**TASK TO COMPLETE:** Your job is to retype all of the data word for word, leaving every image out.

**PROVIDED MATERIAL:**
------------------------------------
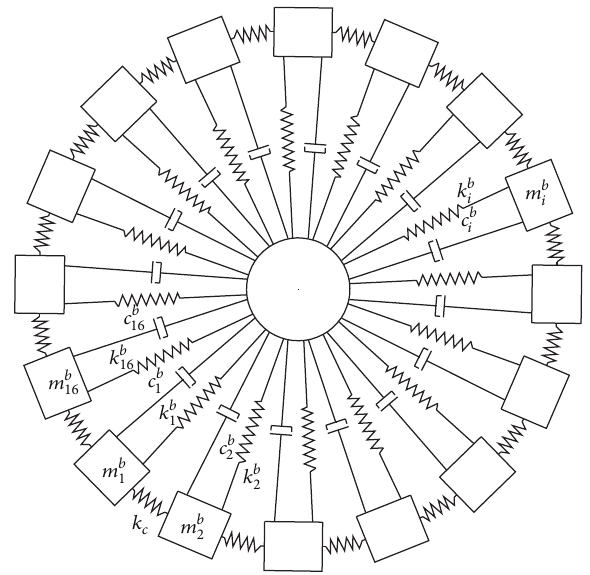
Figure 3: An equivalent lumped-parameter model of coupled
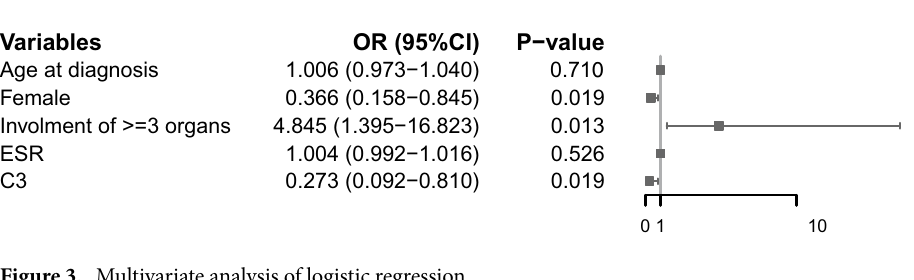
Figure 3. Multivariate analysis of logistic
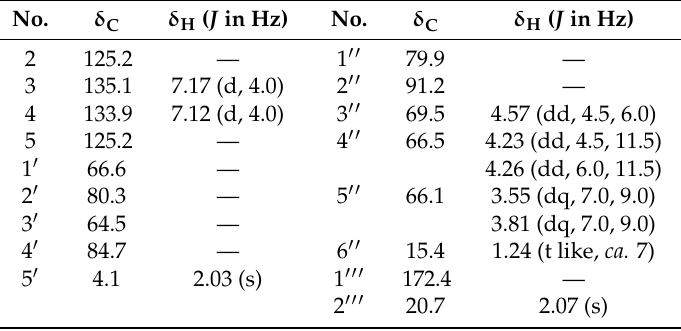
Table 4. 1 H- and 13 C-NMR data 4 in CD 3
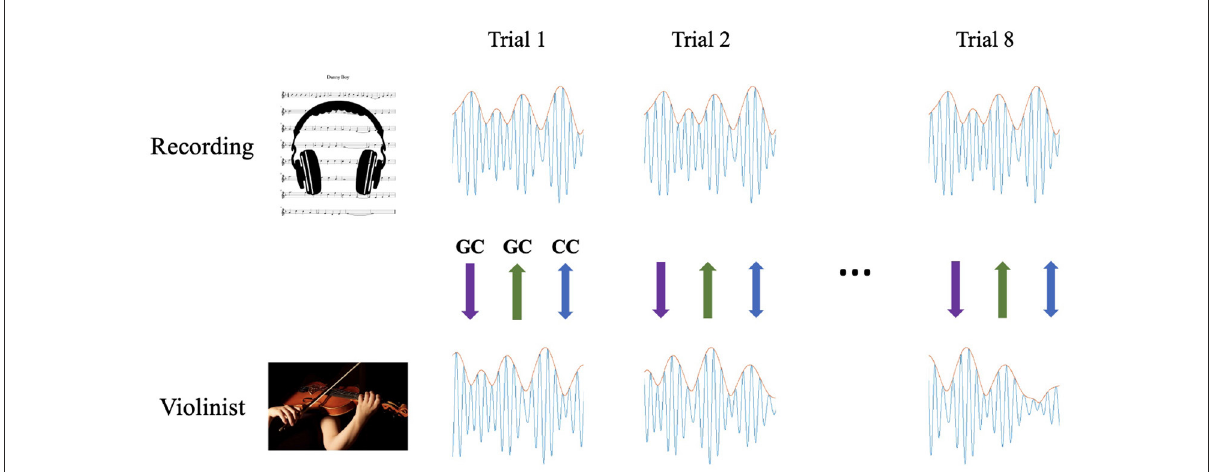
FIGURE1 Experimental design and procedure. The violinists listened to the recordings through headphones while looking at the sheet music (top) and recorded themselves playing along with them (bottom) across eight successive trials. We then calculated Granger causality in both directions (from the recordings to the performances, shown in purple, and from the performances to the recordings, shown in green) and cross-correlation (for similarity and for synchrony, shown in blue) for each trial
------------------------------------
**EXERCISE OUTPUT:**
Figure 3: An equivalent lumped-parameter model of coupled
Figure 3. Multivariate analysis of logistic
Table 4. 1 H- and 13 C-NMR data 4 in CD 3
FIGURE1 Experimental design and procedure. The violinists listened to the recordings through headphones while looking at the sheet music (top) and recorded themselves playing along with them (bottom) across eight successive trials. We then calculated Granger causality in both directions (from the recordings to the performances, shown in purple, and from the performances to the recordings, shown in green) and cross-correlation (for similarity and for synchrony, shown in blue) for each trial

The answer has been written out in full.